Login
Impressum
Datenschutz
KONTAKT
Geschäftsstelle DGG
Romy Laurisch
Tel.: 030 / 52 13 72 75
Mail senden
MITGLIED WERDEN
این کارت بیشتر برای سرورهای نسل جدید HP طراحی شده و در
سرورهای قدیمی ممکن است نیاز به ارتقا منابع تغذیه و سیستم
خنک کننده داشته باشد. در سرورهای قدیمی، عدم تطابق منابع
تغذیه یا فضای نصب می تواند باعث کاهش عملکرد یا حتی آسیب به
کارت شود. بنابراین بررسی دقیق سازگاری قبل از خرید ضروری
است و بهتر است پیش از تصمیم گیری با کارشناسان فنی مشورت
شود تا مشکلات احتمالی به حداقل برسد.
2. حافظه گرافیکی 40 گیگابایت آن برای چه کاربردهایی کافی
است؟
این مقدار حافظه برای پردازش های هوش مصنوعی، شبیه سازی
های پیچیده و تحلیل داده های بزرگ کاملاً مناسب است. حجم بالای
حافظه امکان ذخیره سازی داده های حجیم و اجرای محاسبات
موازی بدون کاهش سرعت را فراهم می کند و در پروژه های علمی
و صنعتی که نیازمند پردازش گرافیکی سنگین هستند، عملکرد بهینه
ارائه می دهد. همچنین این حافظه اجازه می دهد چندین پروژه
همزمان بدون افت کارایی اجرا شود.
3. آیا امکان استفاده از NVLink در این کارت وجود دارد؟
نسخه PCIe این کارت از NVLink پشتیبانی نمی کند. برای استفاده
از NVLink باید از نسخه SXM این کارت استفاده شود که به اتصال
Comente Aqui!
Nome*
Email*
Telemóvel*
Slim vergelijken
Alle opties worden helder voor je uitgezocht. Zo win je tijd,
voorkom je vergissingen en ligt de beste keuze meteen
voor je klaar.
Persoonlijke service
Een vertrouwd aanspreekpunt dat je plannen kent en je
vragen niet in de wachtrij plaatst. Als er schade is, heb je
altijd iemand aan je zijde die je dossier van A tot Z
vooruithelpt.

→ **Job item**
Within the entries above, find each line where "بدون" appears; copy every one.

→ **Exercise output**
موازی بدون کاهش سرعت را فراهم می کند و در پروژه های علمی
همزمان بدون افت کارایی اجرا شود.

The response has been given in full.